EdX and breadcrumbs of data
The quest for modulestore.json and other tales of EdX data analytics is a multi-chapter blog story examining my experiences of educational data mining based on a short course I took while at UC Berkeley.
EdX is one of the big MOOC platforms out there, originating from MIT and Harvard. They provide the platform in the clouds but you can download the full code also and run it on your own. The courses are formed in the traditional MOOC way: there are weeks, and per week there are (video) lectures, exercises and assignments, discussion and other materials. The exercises can take several forms, like multi-choices, inputting equations, numbers or text or pointing from the picture, or if you really need something you can develop your own modules too.
The cool part for us, the researchers, is users’ interaction with the site is stored in a huge file. I mean huge, enormous! And the data logged is also rather detailed, for videos the level is checking when transcripts are displayed and when not.

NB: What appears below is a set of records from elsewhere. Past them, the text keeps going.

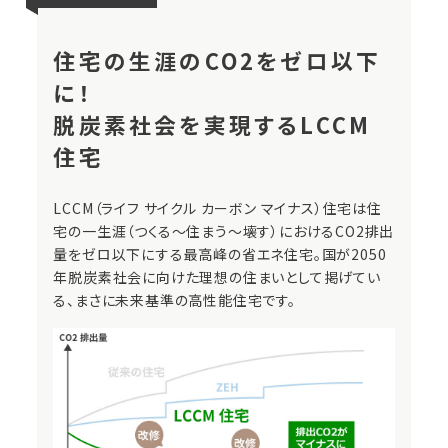
住宅の生涯のCO2をゼロ以下
に！
脱炭素社会を実現するLCCM
住宅
LCCM（ライフ サイクル カーボン マイナス）住宅は住
宅の一生涯（つくる～住まう～壊す）におけるCO2排出
量をゼロ以下にする最高峰の省エネ住宅。国が2050
年脱炭素社会に向けた理想の住まいとして掲げてい
る、まさに未来基準の高性能住宅です。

Everything is stored in a nice format that can be accessed
{"username": "miller", "host": "class.stanford.edu", "session": "fa715506e8eccc99fddffc6280328c8b", "event_source": "browser", "event_type": "hide_transcript", "time": "2013-07-31T06:27:10.877992+00:00", "ip": "27.7.56.215", "event": "{\"id\":\"i4x-Medicine-HRP258-videoalpha-09839728fc9c48b5b580f17b5b348edd\", \"code\":\"fQ3-TeuyTOY\", \"currentTime\":0}", "agent": "Mozilla/5.0 (Windows NT 6.1; WOW64) AppleWebKit/537.36 (KHTML, like Gecko) Chrome/28.0.1500.72 Safari/537.36", "page": "https://class.stanford.edu/courses/Medicine/HRP258/Statistics_in_Medicine/courseware/495757ee7b25401599b1ef0495b068e4/6fd116e15ab9436fa70b8c22474b3c17/" }
{"username": "jane", "host": "class.stanford.edu", "event_source": "server", "event_type": "/courses/Education/EDUC115N/How_to_Learn_Math/modx/i4x://Education/EDUC115N/combinedopenended/c415227048464571a99c2c430843a4d6/get_results", "time": "2013-07-31T06:27:06.222843+00:00", "ip": "67.166.146.73", "event": "{\"POST\": { \"task_number\": [\"0\"]}, \"GET\": {}}", "agent": "Mozilla/5.0 (Macintosh; Intel Mac OS X 10_7_5) AppleWebKit/537.36 (KHTML, like Gecko) Chrome/28.0.1500.71 Safari/537.36", "page": null }
(Examples are documented as part of a parser)
However, to conduct any research on this, we first need to get the correct data out from these files. So try to extract whatever is there and understand what it means: the first example is related to use of transcripts, but the latter one is someone checking the results on a certain exercise. So if we examine interactions with video, the latter is just waste! Luckily we are not alone here. Both Stanford and Harvard have written some scripts to extract the data. On the course, I took more careful look on the Stanford side of the scripts, and first just tried to run the script, however that try was not that successful:
The authenticity of host 'deploy.prod.class.stanford.edu (54.215.215.123)' can't be established.
So it seemed their scripts have interesting dependencies with Stanford servers and we indeed needed to get our hands dirty. I did what I do best: wrote some additional code and solved the problems.